Bonds shook off a bit of weakness in Europe to start the new week in slightly stronger territory.  Gains have continued into domestic hours, which brings yields closer to Thursday’s lows.  Breaking below those would mean we’re at the best levels in 3 weeks.  
Ever since breaking above 2.40% (10yr) in March, we’ve been watching and waiting for signs of a rate ceiling.  Those efforts have been been with a series of disappointments and additional runs toward higher rates.  That said, each attempt to solidify a ceiling has been incrementally more compelling, even if only just.  This morning’s strength means this attempt fits the same pattern.
What signs are we looking for in order to confirm a shift?  First off, we have to keep in mind that even if bonds meet our criteria for a shift, changes in the data shift things right back toward higher rates.  Inflation continues to be the biggest issue and it has to continue to ebb in order for rates to hold a ceiling.

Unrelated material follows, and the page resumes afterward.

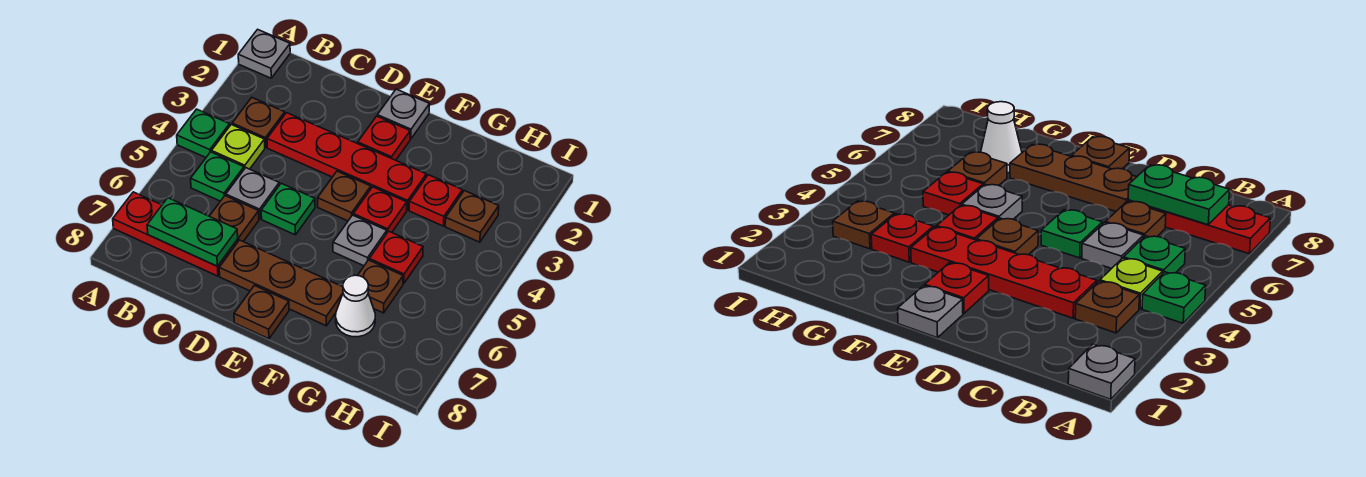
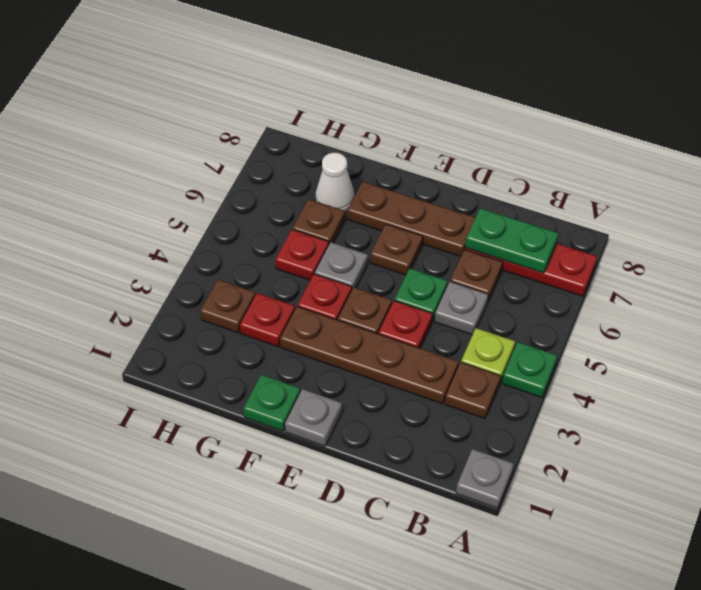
green 1x1 plate [191,152,244,201] -> green 1x1 plate moved to [243,375,300,431]
red 1x4 plate [267,113,426,210] -> brown 1x4 plate [280,307,458,404]
red 1x1 plate [358,116,410,160] -> red 1x1 plate moved to [378,301,432,348]
brown 1x1 plate [234,285,289,339] -> brown 1x1 plate moved to [370,224,423,275]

Beyond that, we can use some technical milestones to benchmark the progress.  One of the broader indicators we’ve been tracking is the trends in stochastics seen in the chart below.  In a nutshell, the conditions that need to be met are as follows:
1. Stochastics need to gap up from overbought levels and trend toward oversold territory without a major correction.  
2. After hitting oversold territory, the reversal needs to break the yellow trend line and continue back to the lower (overbought) line.

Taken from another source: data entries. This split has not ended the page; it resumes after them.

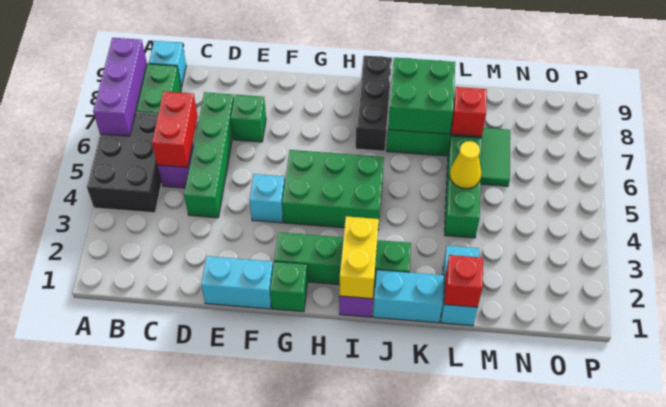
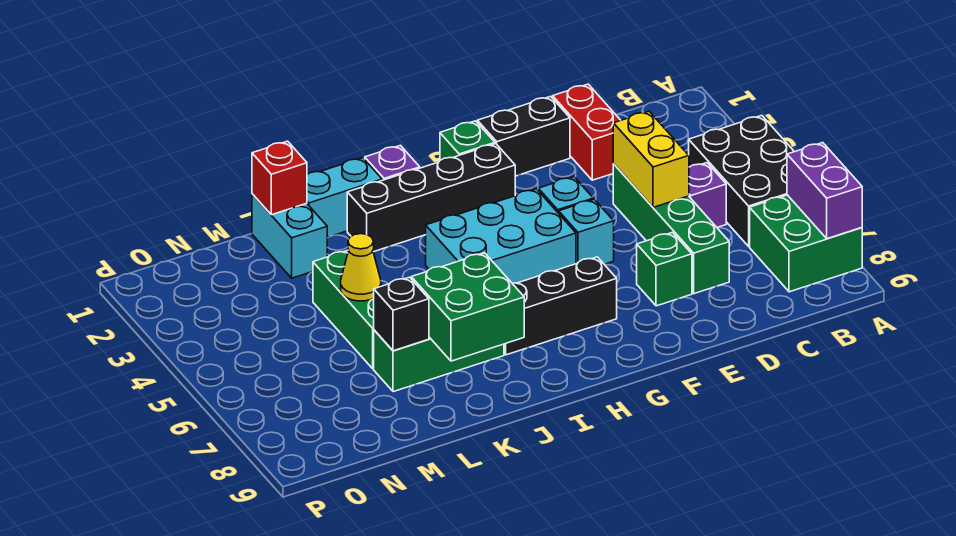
purple 1x3 brick [93,38,147,136] -> purple 1x2 brick [787,143,862,239]
cyan 1x1 brick [149,41,186,87] -> cyan 1x1 brick moved to [559,199,614,264]
red 1x2 brick [152,91,198,167] -> red 1x2 brick moved to [553,84,621,180]
cyan 1x2 brick [201,256,273,309] -> black 1x2 brick [477,96,570,176]
green 1x4 brick [274,232,411,287] -> black 1x4 brick [347,144,515,252]
green 2x3 brick [282,150,384,229] -> cyan 2x3 brick [426,189,576,283]
yellow 1x2 brick [339,216,379,299] -> yellow 1x2 brick moved to [613,111,689,207]
black 1x3 brick [356,56,392,151] -> black 1x3 brick turned to [504,257,617,355]
red 1x1 brick [451,87,487,137] -> black 1x1 brick [374,277,429,351]
green 1x2 tile [481,128,510,186] -> none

Historically, both the breaking of the trendline (gray vertical line) and the return to overbought levels (teal vertical line) have been good signs in the bigger picture.

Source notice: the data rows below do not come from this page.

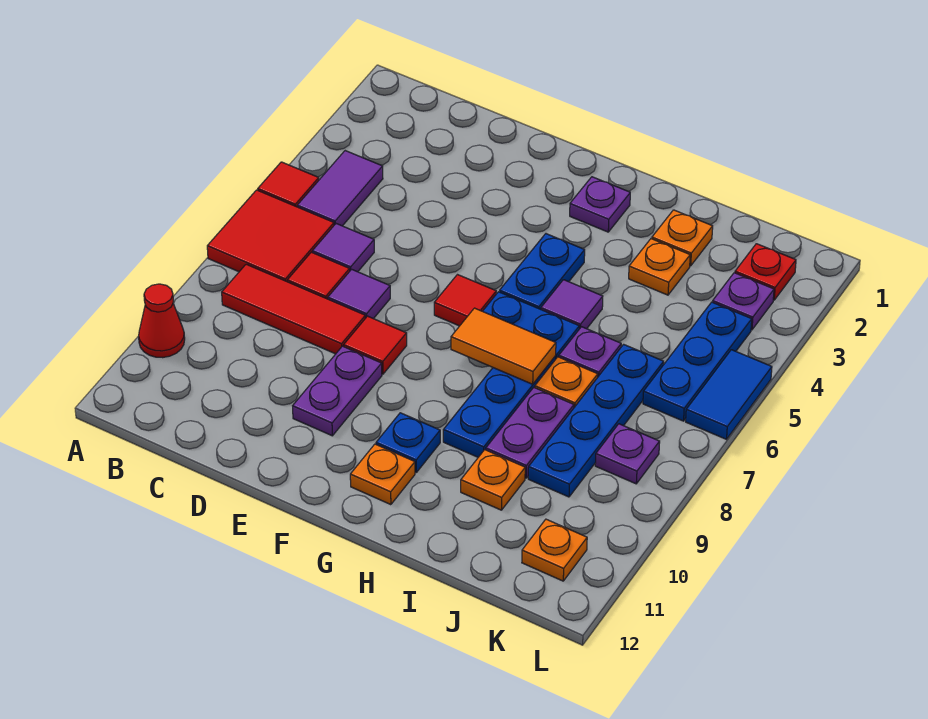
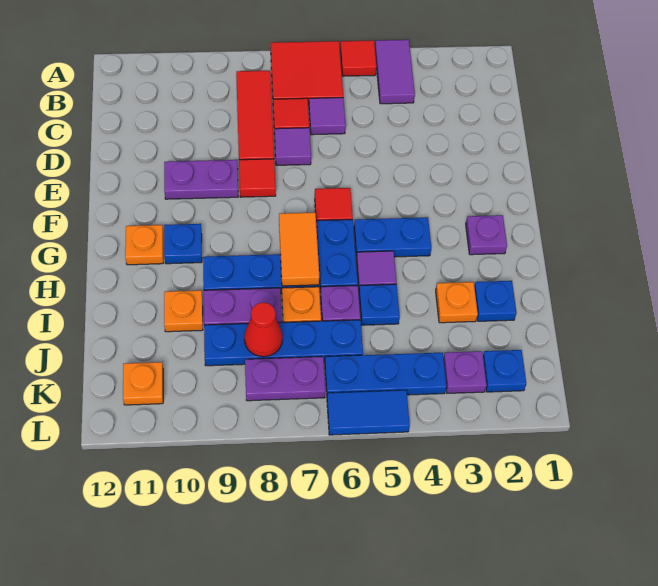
red 1x1 cone [139,284,185,358] -> red 1x1 cone moved to [244,302,283,357]
purple 1x2 tile [297,151,383,226] -> purple 1x2 tile turned to [375,40,415,104]
orange 1x1 plate [652,210,713,266] -> blue 1x1 plate [474,281,517,321]
none -> blue 1x1 plate [359,284,400,325]
red 1x1 plate [735,244,796,300] -> blue 1x1 plate [483,350,526,392]
purple 1x1 plate [595,424,660,484] -> purple 1x2 plate [245,357,325,401]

The only big issue with this analysis is that there are limited pertinent examples.  Here are a few others followed by some thoughts on each.

The most noticeable difference in the 2016 example is that it didn’t portend a big, immediate correction.  It basically did the bare minimum to count as “confirming a ceiling.”

The 2012 example is less than ideal because market conditions were so different compared to 2016 or the present.  The stochastic trend emerged in an excruciatingly flat market which, in my mind, means I probably wouldn’t pay any attention to this one.  Still, it is the next most recent example that fits the formula.  It definitely confirmed a ceiling, and both milestones (gray and teal lines marking the technical breakout and the overbought level) resulted in additional gains for bonds.
We’re basically just now getting to our “gray line” levels today, so we have a ways to go before confirming the pattern as seen in the teal lines in the charts above.  If we want to think about all this in more basic terms, plain old pivot points are still useful.  On that note, 2.83 and 2.72 are the only obvious games in town.